(Dataset excerpt)
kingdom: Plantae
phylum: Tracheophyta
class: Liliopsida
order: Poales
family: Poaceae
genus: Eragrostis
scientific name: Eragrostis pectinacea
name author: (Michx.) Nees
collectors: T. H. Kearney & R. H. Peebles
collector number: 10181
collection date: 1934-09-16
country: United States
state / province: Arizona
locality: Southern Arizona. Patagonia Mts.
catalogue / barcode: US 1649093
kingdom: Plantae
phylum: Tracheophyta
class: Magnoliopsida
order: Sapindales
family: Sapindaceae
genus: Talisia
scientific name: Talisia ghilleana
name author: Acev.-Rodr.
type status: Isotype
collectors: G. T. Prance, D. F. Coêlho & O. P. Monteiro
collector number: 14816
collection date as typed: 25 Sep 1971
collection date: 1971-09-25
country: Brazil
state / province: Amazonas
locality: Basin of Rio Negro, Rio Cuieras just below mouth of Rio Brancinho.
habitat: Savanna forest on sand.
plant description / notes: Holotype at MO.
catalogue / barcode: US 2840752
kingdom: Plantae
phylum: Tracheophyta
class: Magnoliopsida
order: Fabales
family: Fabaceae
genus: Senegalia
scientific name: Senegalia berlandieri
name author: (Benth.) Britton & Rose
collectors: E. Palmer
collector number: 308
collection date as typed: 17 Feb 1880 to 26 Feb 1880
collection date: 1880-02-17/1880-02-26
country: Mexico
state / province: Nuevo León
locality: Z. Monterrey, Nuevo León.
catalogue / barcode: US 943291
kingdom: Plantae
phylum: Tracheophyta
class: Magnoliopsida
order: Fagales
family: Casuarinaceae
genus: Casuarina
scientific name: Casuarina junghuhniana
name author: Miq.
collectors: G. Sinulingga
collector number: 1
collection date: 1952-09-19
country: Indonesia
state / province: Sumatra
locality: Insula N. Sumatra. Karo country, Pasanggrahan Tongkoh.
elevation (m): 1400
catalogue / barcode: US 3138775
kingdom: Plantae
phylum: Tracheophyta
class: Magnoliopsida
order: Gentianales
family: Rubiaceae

> [GOAL OF THE EXERCISE] Reproduce verbatim the part of the listing that begins at the line containing "genus: Talisia" and ends after the line containing "collection date: 1952-09-19".

> [FINAL RESULT]
genus: Talisia
scientific name: Talisia ghilleana
name author: Acev.-Rodr.
type status: Isotype
collectors: G. T. Prance, D. F. Coêlho & O. P. Monteiro
collector number: 14816
collection date as typed: 25 Sep 1971
collection date: 1971-09-25
country: Brazil
state / province: Amazonas
locality: Basin of Rio Negro, Rio Cuieras just below mouth of Rio Brancinho.
habitat: Savanna forest on sand.
plant description / notes: Holotype at MO.
catalogue / barcode: US 2840752
kingdom: Plantae
phylum: Tracheophyta
class: Magnoliopsida
order: Fabales
family: Fabaceae
genus: Senegalia
scientific name: Senegalia berlandieri
name author: (Benth.) Britton & Rose
collectors: E. Palmer
collector number: 308
collection date as typed: 17 Feb 1880 to 26 Feb 1880
collection date: 1880-02-17/1880-02-26
country: Mexico
state / province: Nuevo León
locality: Z. Monterrey, Nuevo León.
catalogue / barcode: US 943291
kingdom: Plantae
phylum: Tracheophyta
class: Magnoliopsida
order: Fagales
family: Casuarinaceae
genus: Casuarina
scientific name: Casuarina junghuhniana
name author: Miq.
collectors: G. Sinulingga
collector number: 1
collection date: 1952-09-19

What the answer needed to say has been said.